Pendant que Thierray dissertait ainsi, Flavien, tout en l’écoutant avec un certain intérêt, versait la gratification à Crésus et donnait des ordres à Manette. Deux heures après, il était à la ville, où il bouleversait l’esprit positif du notaire en exigeant de lui la bizarre rédaction de l’acte qu’il était impatient d’envoyer à M. Dutertre sous forme de courtoise plaisanterie ; et Thierray, monté sur un des beaux chevaux détachés des écuries de Puy-Verdon, escortait au pas une charrette où le clavecin, soigneusement posé sur des matelas, cheminait vers Puy-Verdon, traîné par l’impassible César.

Thierray arriva à dix heures du matin, désireux de ne rencontrer aucune des dames Dutertre avant d’avoir pu installer le clavecin dans le salon.
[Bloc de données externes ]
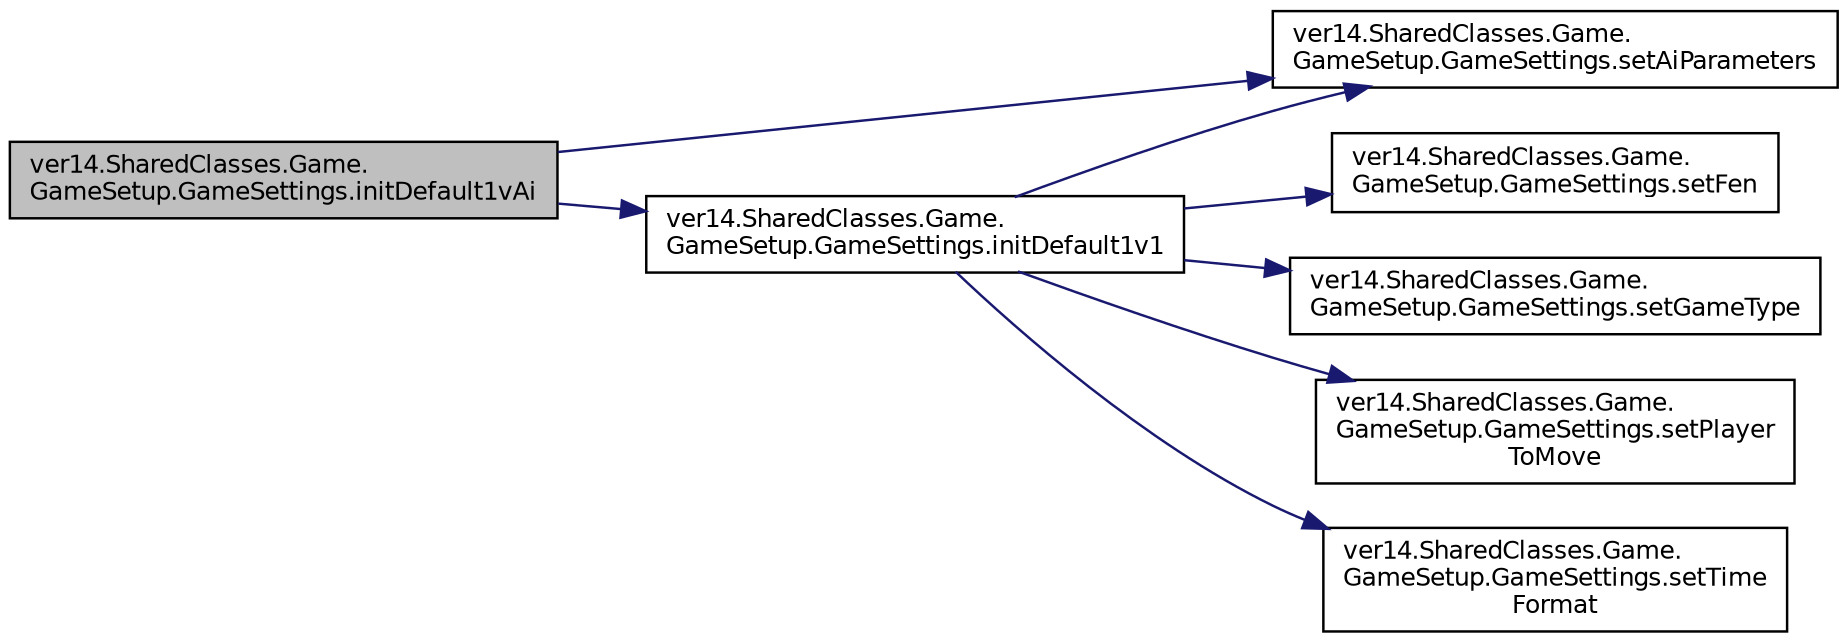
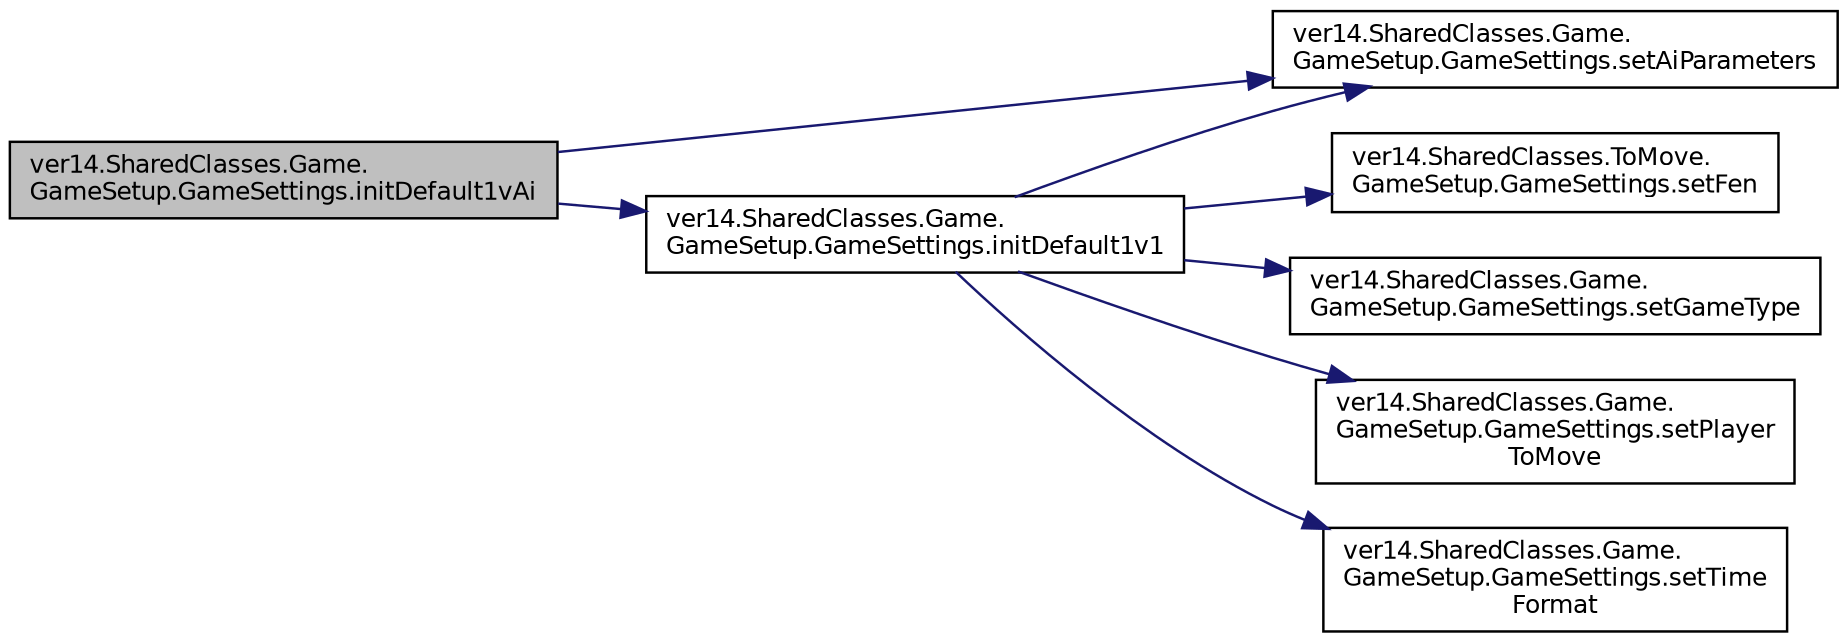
  digraph {
    rankdir=LR
    node [color=black fillcolor=white fontname=Helvetica fontsize=10 shape=record style=filled]
    edge [color=midnightblue fontname=Helvetica fontsize=10 labelfontname=Helvetica labelfontsize=10 style=solid]
    n1 [fillcolor=grey75 fontcolor=black height=0.2 label="ver14.SharedClasses.Game.\lGameSetup.GameSettings.initDefault1vAi" width=0.4]
    n2 [height=0.2 label="ver14.SharedClasses.Game.\lGameSetup.GameSettings.initDefault1v1" width=0.4]
    n3 [height=0.2 label="ver14.SharedClasses.Game.\lGameSetup.GameSettings.setAiParameters" width=0.4]
-   n4 [height=0.2 label="ver14.SharedClasses.Game.\lGameSetup.GameSettings.setFen" width=0.4]
+   n4 [height=0.2 label="ver14.SharedClasses.ToMove.\lGameSetup.GameSettings.setFen" width=0.4]
    n5 [height=0.2 label="ver14.SharedClasses.Game.\lGameSetup.GameSettings.setGameType" width=0.4]
    n6 [height=0.2 label="ver14.SharedClasses.Game.\lGameSetup.GameSettings.setPlayer\lToMove" width=0.4]
    n7 [height=0.2 label="ver14.SharedClasses.Game.\lGameSetup.GameSettings.setTime\lFormat" width=0.4]
    n1 -> n2
    n1 -> n3
    n2 -> n3
    n2 -> n4
    n2 -> n5
    n2 -> n6
    n2 -> n7
  }
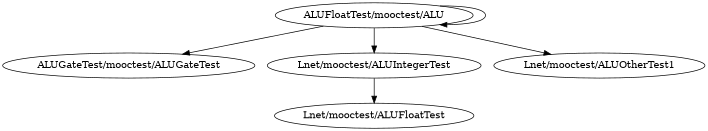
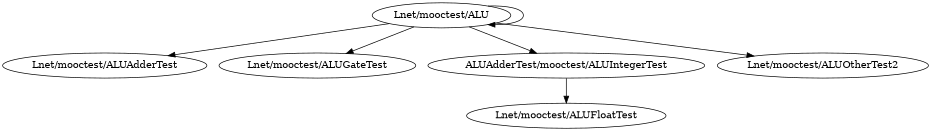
  digraph {
-   "Lnet/mooctest/ALU" [label="ALUFloatTest/mooctest/ALU"]
-   "Lnet/mooctest/ALUGateTest" [label="ALUGateTest/mooctest/ALUGateTest"]
-   "Lnet/mooctest/ALUIntegerTest"
-   "Lnet/mooctest/ALUOtherTest1"
+   "Lnet/mooctest/ALU"
+   "Lnet/mooctest/ALUAdderTest"
+   "Lnet/mooctest/ALUGateTest"
+   "Lnet/mooctest/ALUIntegerTest" [label="ALUAdderTest/mooctest/ALUIntegerTest"]
+   "Lnet/mooctest/ALUOtherTest1" [label="Lnet/mooctest/ALUOtherTest2"]
    "Lnet/mooctest/ALUFloatTest"
    "Lnet/mooctest/ALU" -> "Lnet/mooctest/ALU"
+   "Lnet/mooctest/ALU" -> "Lnet/mooctest/ALUAdderTest"
    "Lnet/mooctest/ALU" -> "Lnet/mooctest/ALUGateTest"
    "Lnet/mooctest/ALU" -> "Lnet/mooctest/ALUIntegerTest"
    "Lnet/mooctest/ALU" -> "Lnet/mooctest/ALUOtherTest1"
    "Lnet/mooctest/ALUIntegerTest" -> "Lnet/mooctest/ALUFloatTest"
  }
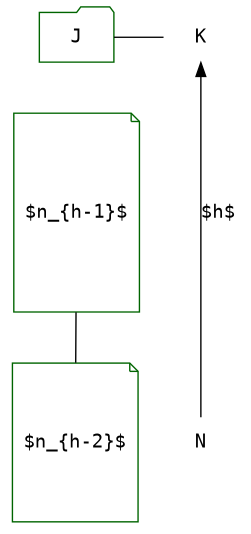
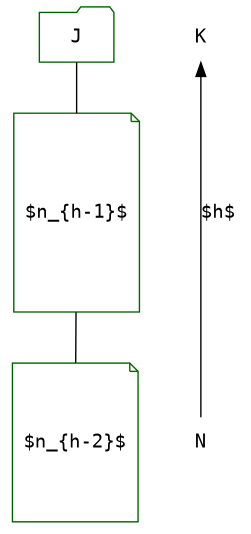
  digraph {
    fontname="DejaVu Sans Mono"
    rankdir=TB
    node [color=darkgreen fontname="DejaVu Sans Mono" shape=none]
    edge [arrowhead=none arrowtail=none fontname="DejaVu Sans Mono" style=solid]
    J [shape=folder]
    K
    n3 [height=1.6 label="$n_{h-2}$" shape=note]
    N [color=red]
    n5 [height=2 label="$n_{h-1}$" shape=note]
    subgraph sub_1 {
      rank=same
      J
      K
    }
    subgraph sub_2 {
      rank=same
      n3
      N
    }
-   J -> K
+   J -> n5
    N -> K [arrowhead=normal arrowtail=normal label="$h$"]
    n5 -> n3
  }
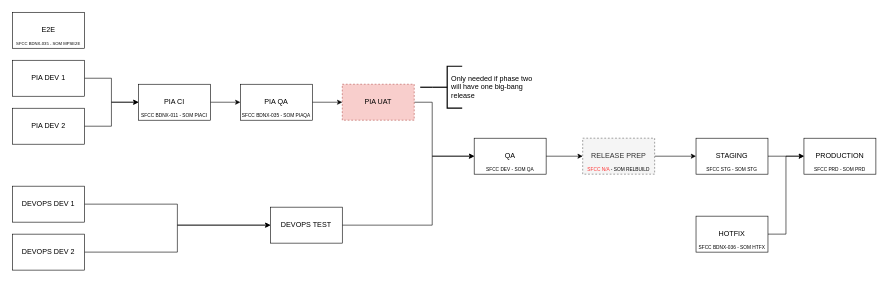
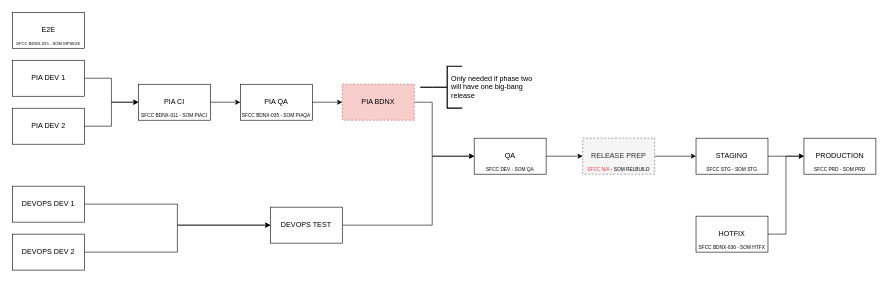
  <mxCell id="0" />
  <mxCell id="1" parent="0" />
  <mxCell id="2" style="edgeStyle=orthogonalEdgeStyle;rounded=0;orthogonalLoop=1;jettySize=auto;html=1;entryX=0;entryY=0.5;entryDx=0;entryDy=0;" edge="1" parent="1" source="3" target="11"><mxGeometry relative="1" as="geometry" /></mxCell>
  <mxCell id="3" value="PIA DEV 1" style="rounded=0;whiteSpace=wrap;html=1;" vertex="1" parent="1"><mxGeometry x="20" y="100" width="120" height="60" as="geometry" /></mxCell>
  <mxCell id="4" style="edgeStyle=orthogonalEdgeStyle;rounded=0;orthogonalLoop=1;jettySize=auto;html=1;" edge="1" parent="1" source="5" target="11"><mxGeometry relative="1" as="geometry" /></mxCell>
  <mxCell id="5" value="PIA DEV 2" style="rounded=0;whiteSpace=wrap;html=1;" vertex="1" parent="1"><mxGeometry x="20" y="180" width="120" height="60" as="geometry" /></mxCell>
  <mxCell id="6" style="edgeStyle=orthogonalEdgeStyle;rounded=0;orthogonalLoop=1;jettySize=auto;html=1;entryX=0;entryY=0.5;entryDx=0;entryDy=0;" edge="1" parent="1" source="7" target="19"><mxGeometry relative="1" as="geometry" /></mxCell>
  <mxCell id="7" value="DEVOPS DEV 1" style="rounded=0;whiteSpace=wrap;html=1;" vertex="1" parent="1"><mxGeometry x="20" y="310" width="120" height="60" as="geometry" /></mxCell>
  <mxCell id="8" style="edgeStyle=orthogonalEdgeStyle;rounded=0;orthogonalLoop=1;jettySize=auto;html=1;" edge="1" parent="1" source="9" target="19"><mxGeometry relative="1" as="geometry" /></mxCell>
  <mxCell id="9" value="DEVOPS DEV 2" style="rounded=0;whiteSpace=wrap;html=1;" vertex="1" parent="1"><mxGeometry x="20" y="390" width="120" height="60" as="geometry" /></mxCell>
  <mxCell id="10" style="edgeStyle=orthogonalEdgeStyle;rounded=0;orthogonalLoop=1;jettySize=auto;html=1;entryX=0;entryY=0.5;entryDx=0;entryDy=0;" edge="1" parent="1" source="11" target="13"><mxGeometry relative="1" as="geometry" /></mxCell>
  <mxCell id="11" value="PIA CI" style="rounded=0;whiteSpace=wrap;html=1;" vertex="1" parent="1"><mxGeometry x="230" y="140" width="120" height="60" as="geometry" /></mxCell>
  <mxCell id="12" style="edgeStyle=orthogonalEdgeStyle;rounded=0;orthogonalLoop=1;jettySize=auto;html=1;entryX=0;entryY=0.5;entryDx=0;entryDy=0;" edge="1" parent="1" source="13" target="22"><mxGeometry relative="1" as="geometry" /></mxCell>
  <mxCell id="13" value="PIA QA" style="rounded=0;whiteSpace=wrap;html=1;" vertex="1" parent="1"><mxGeometry x="400" y="140" width="120" height="60" as="geometry" /></mxCell>
  <mxCell id="14" style="edgeStyle=orthogonalEdgeStyle;rounded=0;orthogonalLoop=1;jettySize=auto;html=1;entryX=0;entryY=0.5;entryDx=0;entryDy=0;" edge="1" parent="1" source="15" target="17"><mxGeometry relative="1" as="geometry" /></mxCell>
  <mxCell id="15" value="QA" style="rounded=0;whiteSpace=wrap;html=1;" vertex="1" parent="1"><mxGeometry x="790" y="230" width="120" height="60" as="geometry" /></mxCell>
  <mxCell id="16" style="edgeStyle=orthogonalEdgeStyle;rounded=0;orthogonalLoop=1;jettySize=auto;html=1;entryX=0;entryY=0.5;entryDx=0;entryDy=0;" edge="1" parent="1" source="17" target="35"><mxGeometry relative="1" as="geometry" /></mxCell>
  <mxCell id="17" value="RELEASE PREP" style="rounded=0;whiteSpace=wrap;html=1;fillColor=#f5f5f5;fontColor=#333333;strokeColor=#666666;dashed=1;" vertex="1" parent="1"><mxGeometry x="971" y="230" width="120" height="60" as="geometry" /></mxCell>
  <mxCell id="18" style="edgeStyle=orthogonalEdgeStyle;rounded=0;orthogonalLoop=1;jettySize=auto;html=1;entryX=0;entryY=0.5;entryDx=0;entryDy=0;" edge="1" parent="1" source="19" target="15"><mxGeometry relative="1" as="geometry"><Array as="points"><mxPoint x="720" y="375" /><mxPoint x="720" y="260" /></Array></mxGeometry></mxCell>
  <mxCell id="19" value="DEVOPS TEST" style="rounded=0;whiteSpace=wrap;html=1;" vertex="1" parent="1"><mxGeometry x="450" y="345" width="120" height="60" as="geometry" /></mxCell>
  <mxCell id="20" value="PRODUCTION" style="rounded=0;whiteSpace=wrap;html=1;" vertex="1" parent="1"><mxGeometry x="1340" y="230" width="120" height="60" as="geometry" /></mxCell>
  <mxCell id="21" style="edgeStyle=orthogonalEdgeStyle;rounded=0;orthogonalLoop=1;jettySize=auto;html=1;entryX=0;entryY=0.5;entryDx=0;entryDy=0;" edge="1" parent="1" source="22" target="15"><mxGeometry relative="1" as="geometry"><Array as="points"><mxPoint x="720" y="170" /><mxPoint x="720" y="260" /></Array></mxGeometry></mxCell>
- <mxCell id="22" value="PIA UAT" style="rounded=0;whiteSpace=wrap;html=1;fillColor=#f8cecc;strokeColor=#b85450;dashed=1;" vertex="1" parent="1"><mxGeometry x="570" y="140" width="120" height="60" as="geometry" /></mxCell>
+ <mxCell id="22" value="PIA BDNX" style="rounded=0;whiteSpace=wrap;html=1;fillColor=#f8cecc;strokeColor=#b85450;dashed=1;" vertex="1" parent="1"><mxGeometry x="570" y="140" width="120" height="60" as="geometry" /></mxCell>
  <mxCell id="23" value="SFCC BDNX-011 - SOM PIACI" style="text;html=1;align=center;verticalAlign=bottom;whiteSpace=wrap;rounded=0;fontSize=8;" vertex="1" parent="1"><mxGeometry x="230" y="180" width="120" height="20" as="geometry" /></mxCell>
  <mxCell id="24" value="SFCC BDNX-035 - SOM PIAQA" style="text;html=1;align=center;verticalAlign=bottom;whiteSpace=wrap;rounded=0;fontSize=8;" vertex="1" parent="1"><mxGeometry x="400" y="180" width="120" height="20" as="geometry" /></mxCell>
  <mxCell id="25" value="SFCC DEV - SOM QA" style="text;html=1;align=center;verticalAlign=bottom;whiteSpace=wrap;rounded=0;fontSize=8;" vertex="1" parent="1"><mxGeometry x="790" y="270" width="120" height="20" as="geometry" /></mxCell>
  <mxCell id="26" value="SFCC PRD - SOM PRD" style="text;html=1;align=center;verticalAlign=bottom;whiteSpace=wrap;rounded=0;fontSize=8;" vertex="1" parent="1"><mxGeometry x="1340" y="270" width="120" height="20" as="geometry" /></mxCell>
  <mxCell id="27" value="&lt;font color=&quot;#ff3333&quot;&gt;SFCC N/A&lt;/font&gt; - SOM RELBUILD" style="text;html=1;align=center;verticalAlign=bottom;whiteSpace=wrap;rounded=0;fontSize=8;" vertex="1" parent="1"><mxGeometry x="971" y="270" width="120" height="20" as="geometry" /></mxCell>
  <mxCell id="28" style="edgeStyle=orthogonalEdgeStyle;rounded=0;orthogonalLoop=1;jettySize=auto;html=1;entryX=0;entryY=0.5;entryDx=0;entryDy=0;" edge="1" parent="1" source="29" target="20"><mxGeometry relative="1" as="geometry" /></mxCell>
  <mxCell id="29" value="HOTFIX" style="rounded=0;whiteSpace=wrap;html=1;" vertex="1" parent="1"><mxGeometry x="1160" y="360" width="120" height="60" as="geometry" /></mxCell>
  <mxCell id="30" value="SFCC BDNX-036 - SOM HTFX" style="text;html=1;align=center;verticalAlign=bottom;whiteSpace=wrap;rounded=0;fontSize=8;" vertex="1" parent="1"><mxGeometry x="1160" y="400" width="120" height="20" as="geometry" /></mxCell>
  <mxCell id="31" style="edgeStyle=orthogonalEdgeStyle;rounded=0;orthogonalLoop=1;jettySize=auto;html=1;strokeWidth=2;endArrow=none;endFill=0;" edge="1" parent="1" source="32"><mxGeometry relative="1" as="geometry"><mxPoint x="700" y="145" as="targetPoint" /></mxGeometry></mxCell>
  <mxCell id="32" value="" style="strokeWidth=2;html=1;shape=mxgraph.flowchart.annotation_2;align=left;labelPosition=right;pointerEvents=1;rotation=0;" vertex="1" parent="1"><mxGeometry x="720" y="110" width="50" height="70" as="geometry" /></mxCell>
  <mxCell id="33" value="Only needed if phase two&lt;div&gt;will have one big-bang release&lt;/div&gt;" style="text;html=1;align=left;verticalAlign=middle;whiteSpace=wrap;rounded=0;" vertex="1" parent="1"><mxGeometry x="750" y="130" width="150" height="30" as="geometry" /></mxCell>
  <mxCell id="34" style="edgeStyle=orthogonalEdgeStyle;rounded=0;orthogonalLoop=1;jettySize=auto;html=1;entryX=0;entryY=0.5;entryDx=0;entryDy=0;" edge="1" parent="1" source="35" target="20"><mxGeometry relative="1" as="geometry" /></mxCell>
  <mxCell id="35" value="STAGING" style="rounded=0;whiteSpace=wrap;html=1;" vertex="1" parent="1"><mxGeometry x="1160" y="230" width="120" height="60" as="geometry" /></mxCell>
  <mxCell id="36" value="SFCC STG - SOM STG" style="text;html=1;align=center;verticalAlign=bottom;whiteSpace=wrap;rounded=0;fontSize=8;" vertex="1" parent="1"><mxGeometry x="1160" y="270" width="120" height="20" as="geometry" /></mxCell>
  <mxCell id="37" value="E2E" style="rounded=0;whiteSpace=wrap;html=1;" vertex="1" parent="1"><mxGeometry x="20" y="20" width="120" height="60" as="geometry" /></mxCell>
  <mxCell id="38" value="&lt;font style=&quot;font-size: 7px;&quot;&gt;SFCC BDNX-035 - SOM MPSE2E&lt;/font&gt;" style="text;html=1;align=center;verticalAlign=bottom;whiteSpace=wrap;rounded=0;fontSize=8;" vertex="1" parent="1"><mxGeometry x="20" y="60" width="120" height="20" as="geometry" /></mxCell>
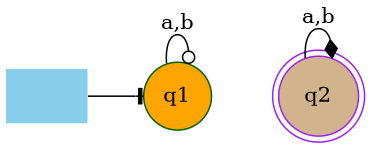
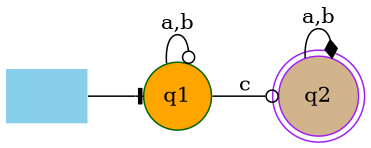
  digraph {
    rankdir=LR
    node [style=filled color=purple]
    edge [arrowhead=odot]
    "" [shape=none fillcolor=skyblue]
    q1 [shape=circle fillcolor=orange color=darkgreen]
    q2 [shape=doublecircle fillcolor=tan]
    "" -> q1 [arrowhead=tee]
    q1 -> q1 [label="a,b"]
+   q1 -> q2 [label=c]
    q2 -> q2 [label="a,b" arrowhead=diamond]
  }
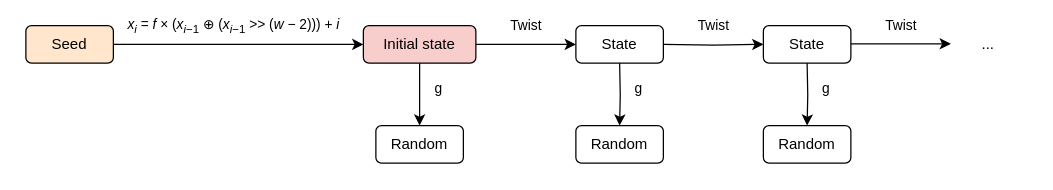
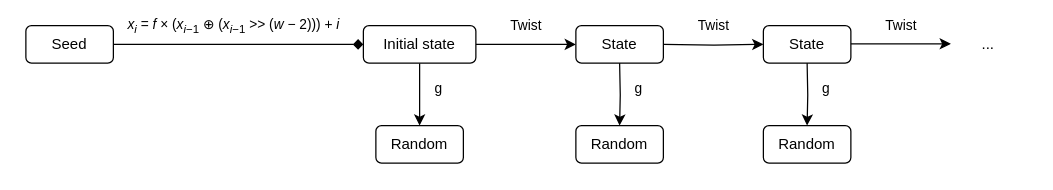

Invité à déjeuner dès la veille par Dutertre, il était parfaitement en règle vis-à-vis des bienséances. Dutertre était sorti avec sa femme dans la campagne. Éveline et Nathalie, réparant le déficit qu’une longue veillée avait apporté dans leur repos, dormaient encore. Benjamine, levée depuis longtemps, avait été soigner la volière. Thierray se trouva seul dans la cour avec la figure sérieuse et légèrement étonnée d’Amédée Dutertre.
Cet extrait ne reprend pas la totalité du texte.